WORK ITEM:
A faithful copy of the data below is required, leaving out every picture.

COLLECTED DATA:
┌────────

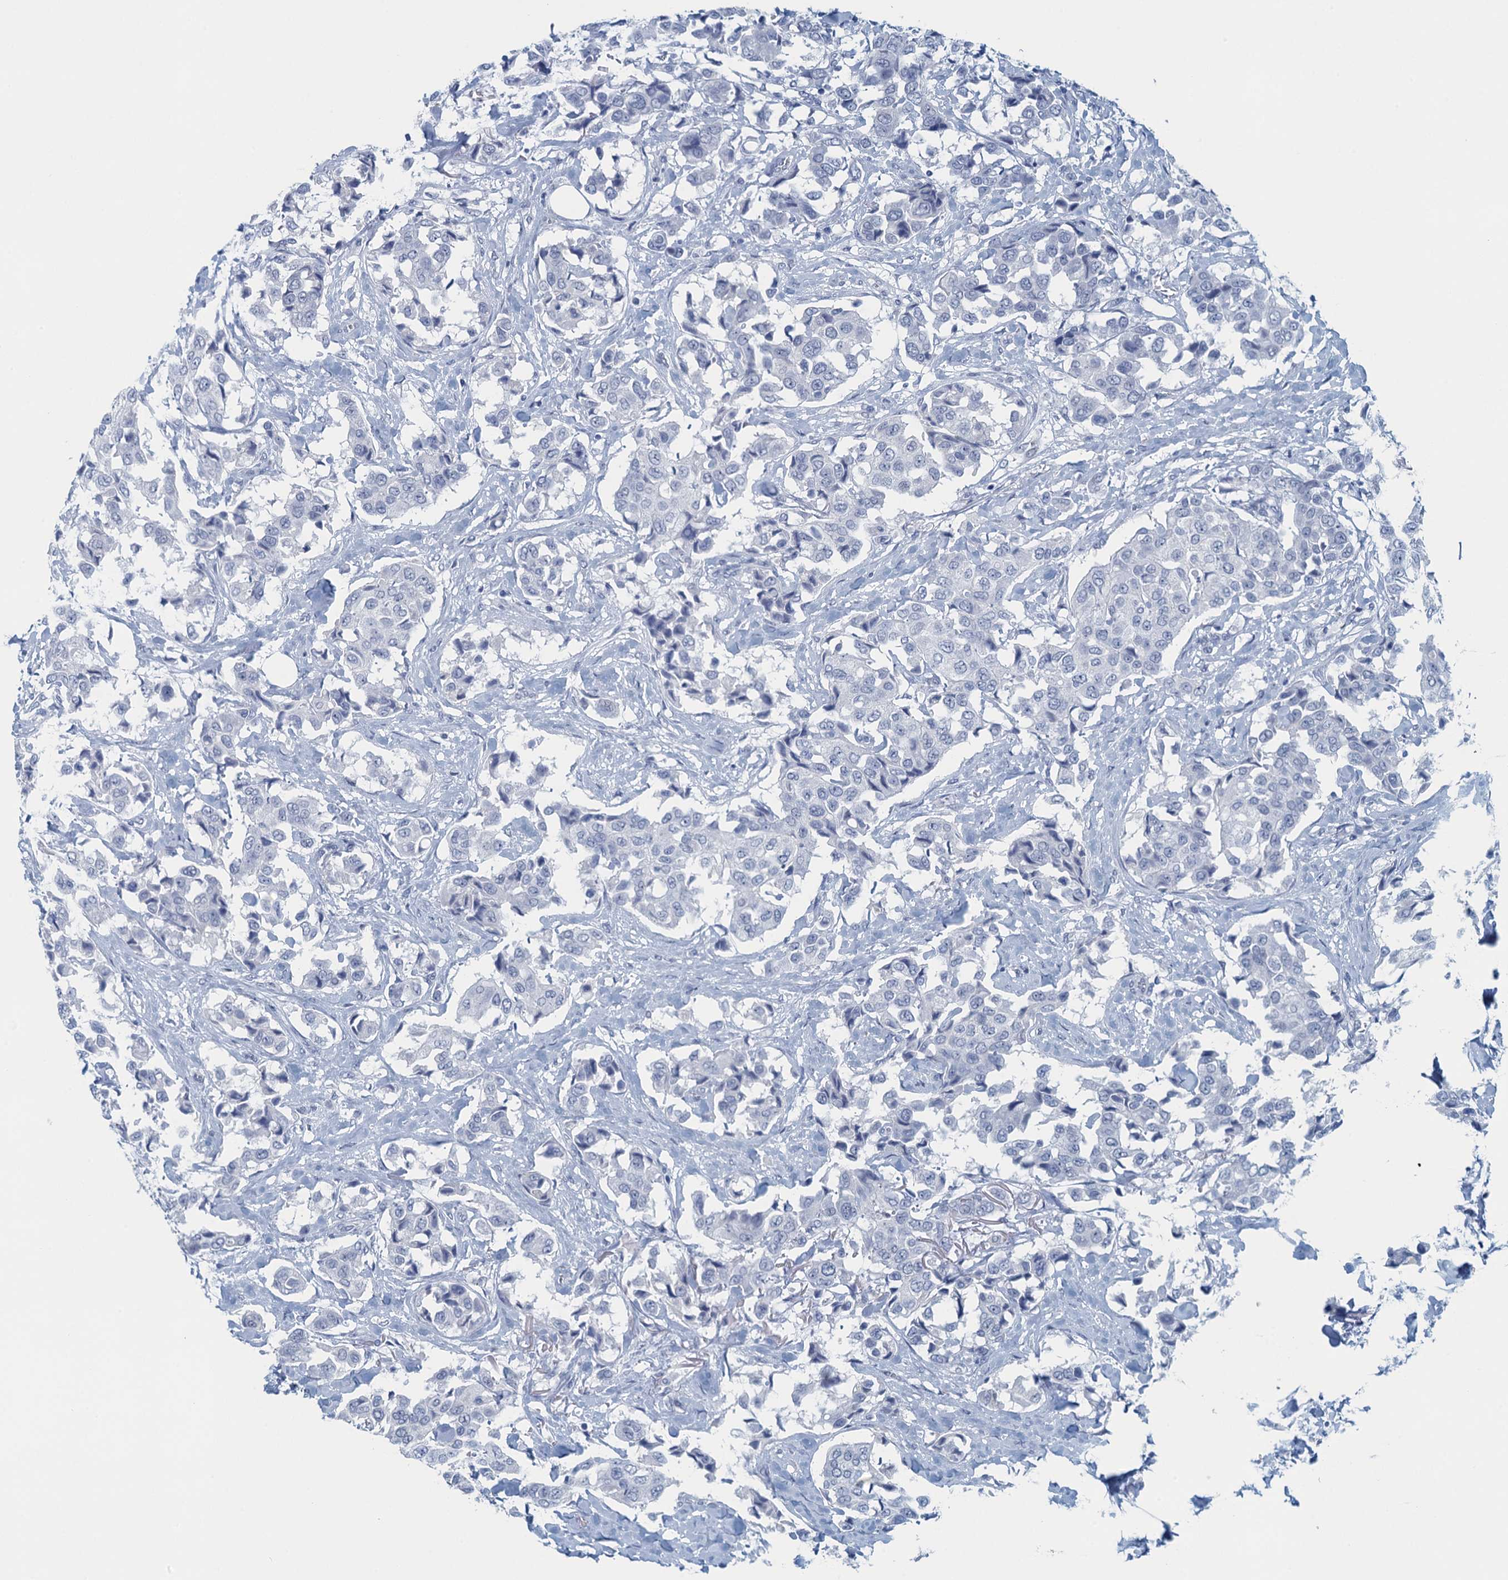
{"staining": {"intensity": "negative", "quantity": "none", "location": "none"}, "tissue": "breast cancer", "cell_type": "Tumor cells", "image_type": "cancer", "snomed": [{"axis": "morphology", "description": "Duct carcinoma"}, {"axis": "topography", "description": "Breast"}], "caption": "Immunohistochemistry micrograph of neoplastic tissue: human breast invasive ductal carcinoma stained with DAB reveals no significant protein positivity in tumor cells.", "gene": "TTLL9", "patient": {"sex": "female", "age": 80}}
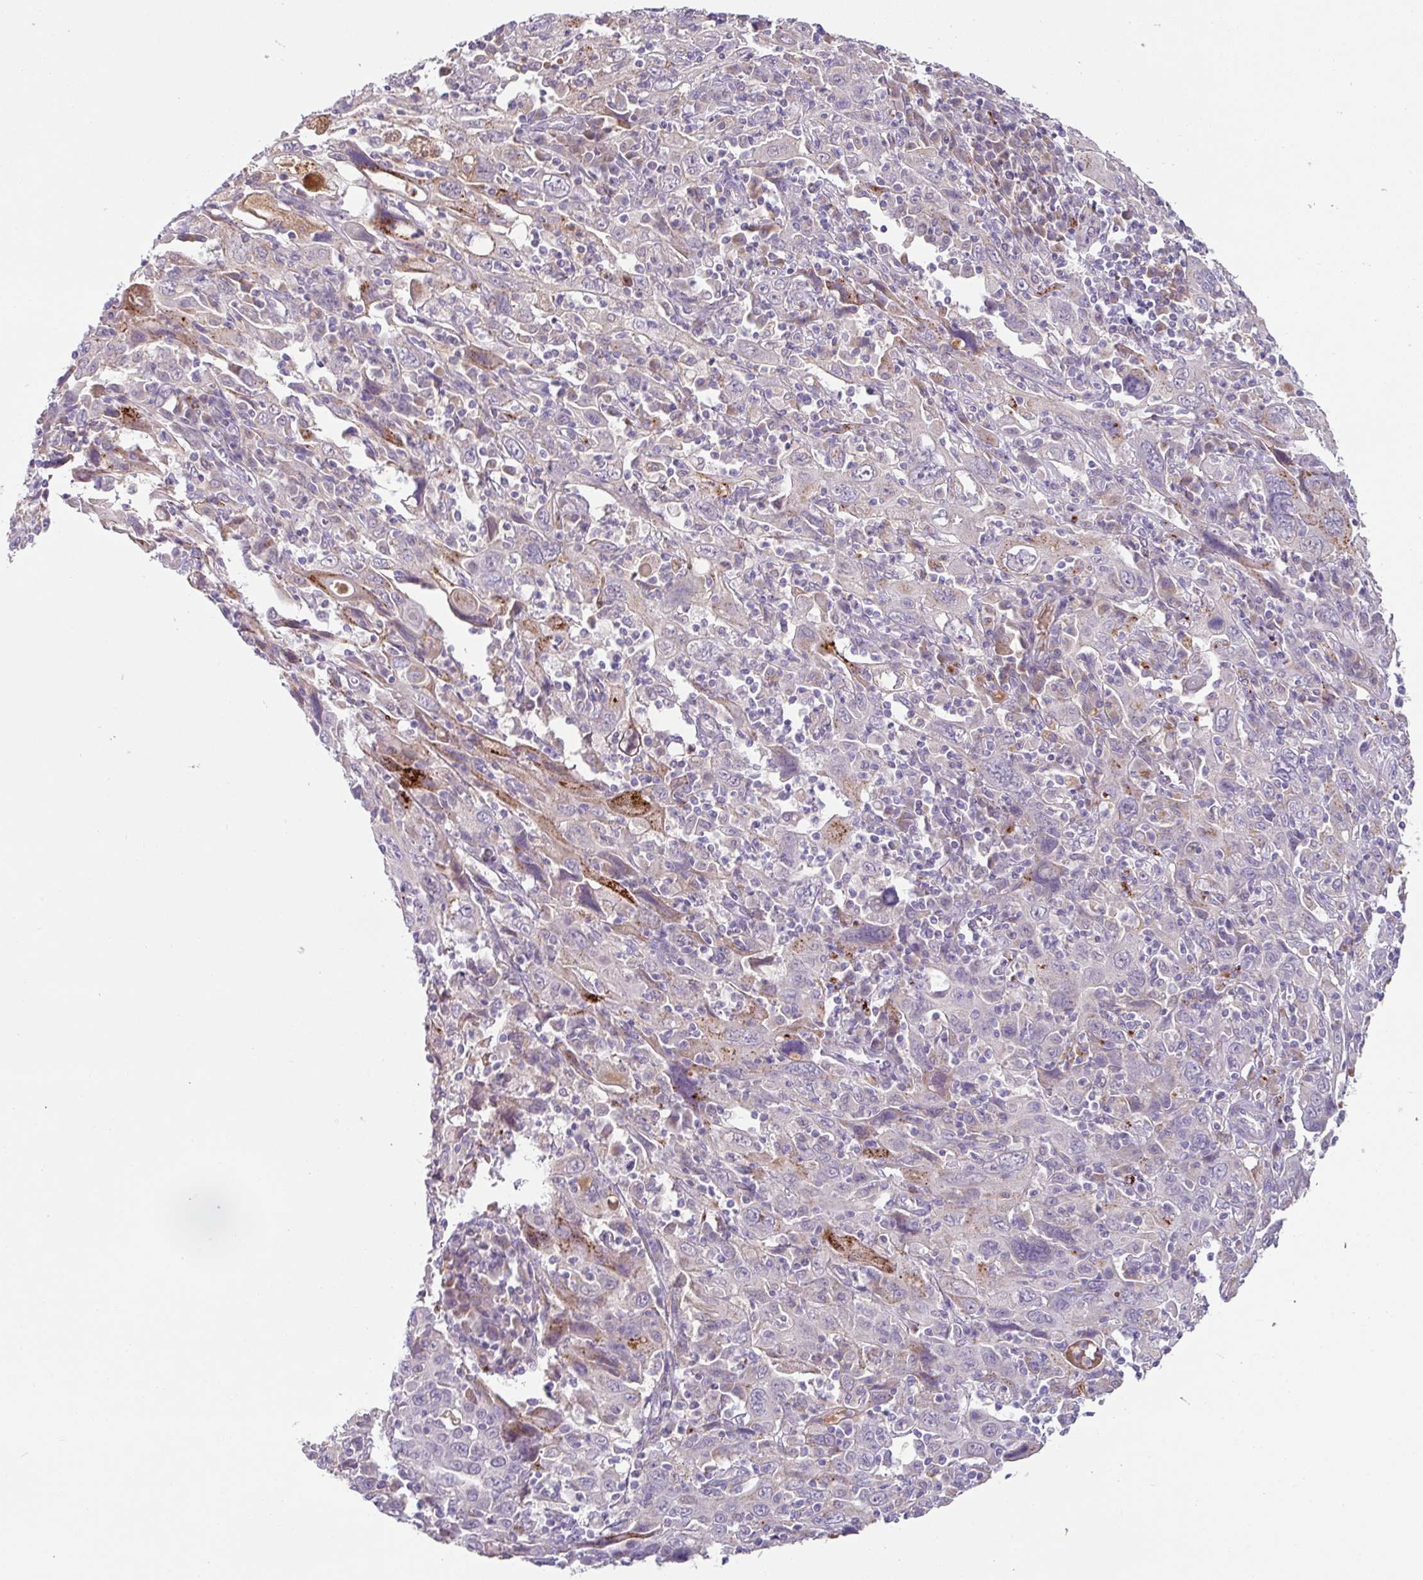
{"staining": {"intensity": "moderate", "quantity": "<25%", "location": "cytoplasmic/membranous"}, "tissue": "cervical cancer", "cell_type": "Tumor cells", "image_type": "cancer", "snomed": [{"axis": "morphology", "description": "Squamous cell carcinoma, NOS"}, {"axis": "topography", "description": "Cervix"}], "caption": "A brown stain highlights moderate cytoplasmic/membranous staining of a protein in human squamous cell carcinoma (cervical) tumor cells. Ihc stains the protein of interest in brown and the nuclei are stained blue.", "gene": "PLEKHH3", "patient": {"sex": "female", "age": 46}}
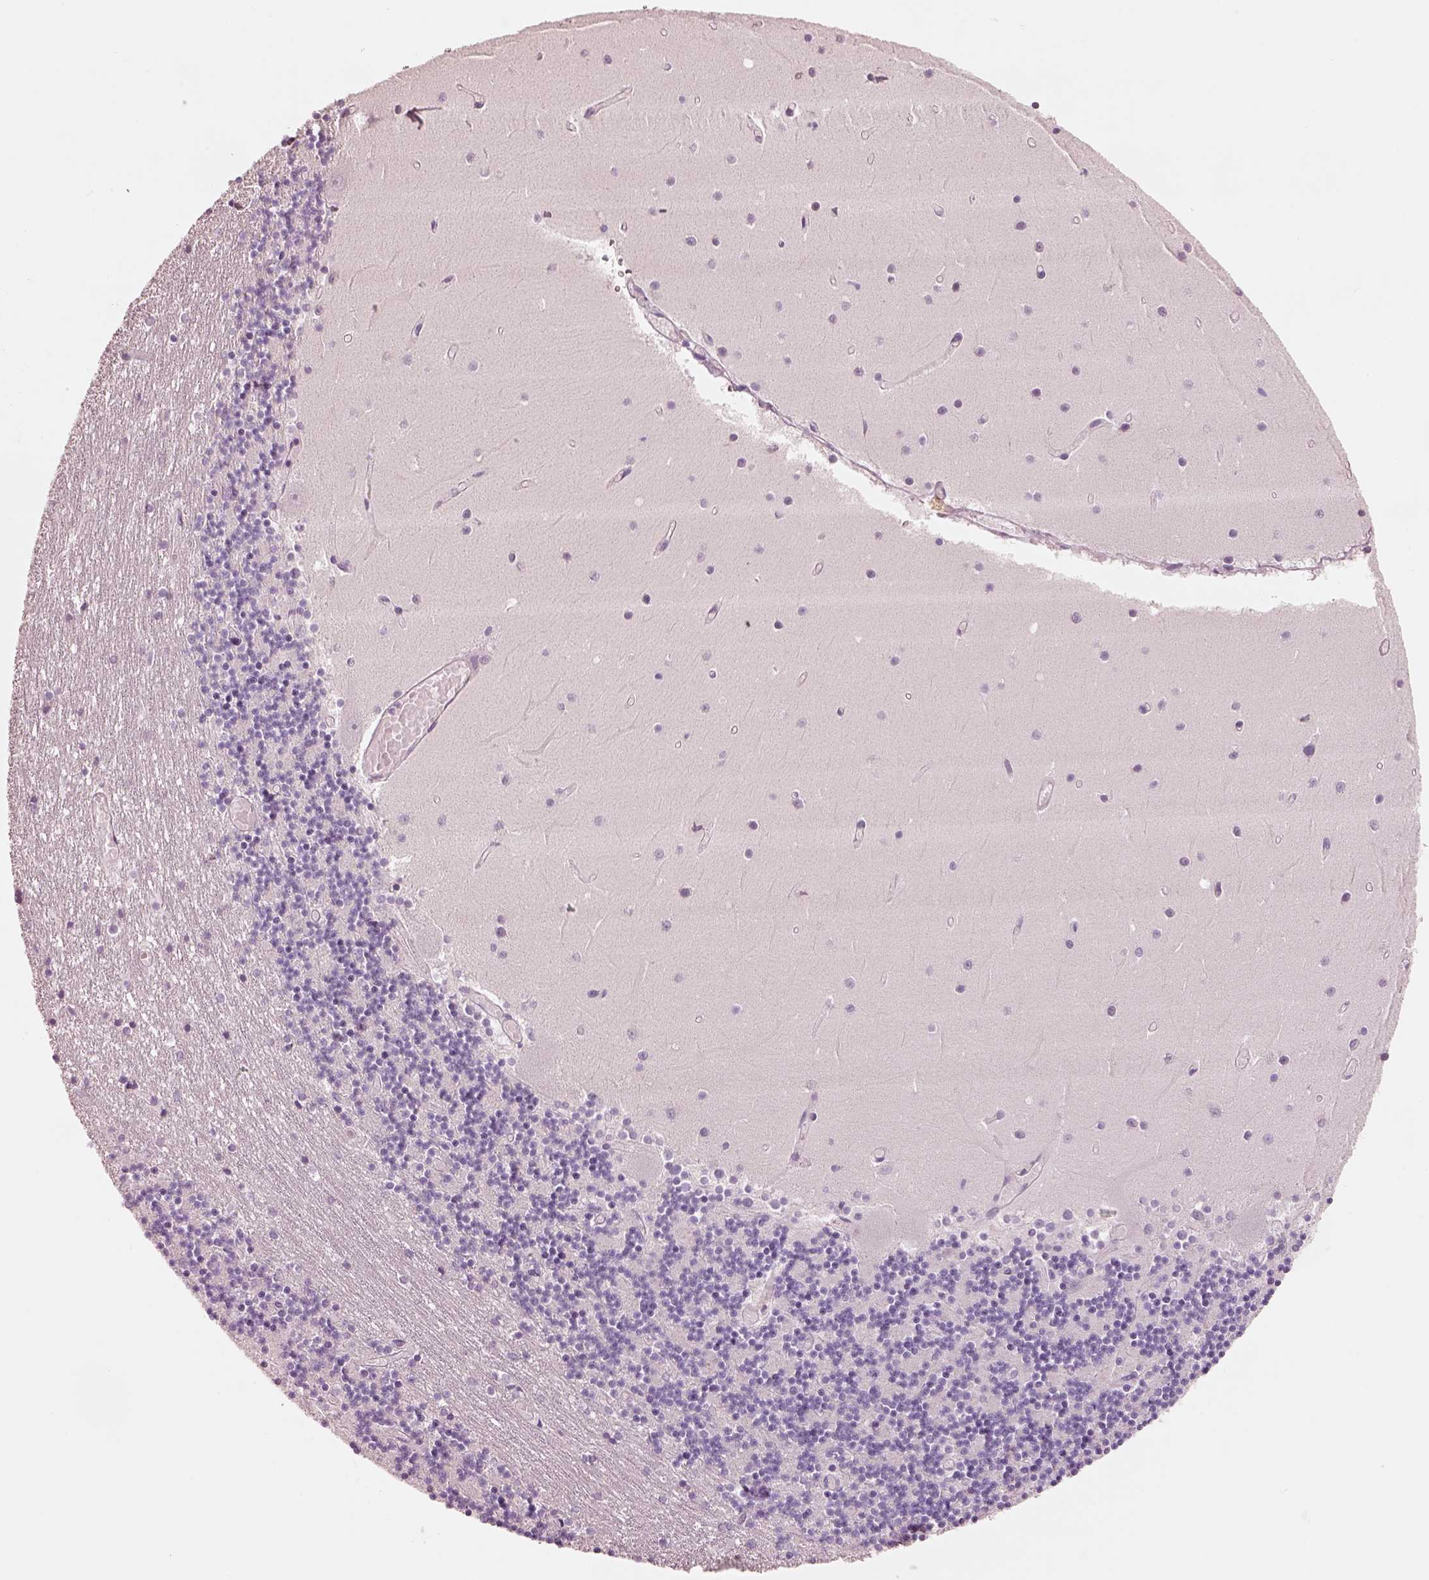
{"staining": {"intensity": "negative", "quantity": "none", "location": "none"}, "tissue": "cerebellum", "cell_type": "Cells in granular layer", "image_type": "normal", "snomed": [{"axis": "morphology", "description": "Normal tissue, NOS"}, {"axis": "topography", "description": "Cerebellum"}], "caption": "Cells in granular layer show no significant protein staining in normal cerebellum.", "gene": "PNOC", "patient": {"sex": "female", "age": 28}}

└────────

EXERCISE RESPONSE:
{"staining": {"intensity": "negative", "quantity": "none", "location": "none"}, "tissue": "breast cancer", "cell_type": "Tumor cells", "image_type": "cancer", "snomed": [{"axis": "morphology", "description": "Duct carcinoma"}, {"axis": "topography", "description": "Breast"}], "caption": "Immunohistochemistry micrograph of neoplastic tissue: human breast invasive ductal carcinoma stained with DAB reveals no significant protein positivity in tumor cells.", "gene": "TTLL9", "patient": {"sex": "female", "age": 80}}
{"staining": {"intensity": "moderate", "quantity": "<25%", "location": "cytoplasmic/membranous"}, "tissue": "cervical cancer", "cell_type": "Tumor cells", "image_type": "cancer", "snomed": [{"axis": "morphology", "description": "Squamous cell carcinoma, NOS"}, {"axis": "topography", "description": "Cervix"}], "caption": "A brown stain highlights moderate cytoplasmic/membranous staining of a protein in human squamous cell carcinoma (cervical) tumor cells. Ihc stains the protein of interest in brown and the nuclei are stained blue.", "gene": "PLEKHH3", "patient": {"sex": "female", "age": 46}}
{"staining": {"intensity": "negative", "quantity": "none", "location": "none"}, "tissue": "cerebellum", "cell_type": "Cells in granular layer", "image_type": "normal", "snomed": [{"axis": "morphology", "description": "Normal tissue, NOS"}, {"axis": "topography", "description": "Cerebellum"}], "caption": "Cells in granular layer show no significant protein staining in normal cerebellum.", "gene": "PNOC", "patient": {"sex": "female", "age": 28}}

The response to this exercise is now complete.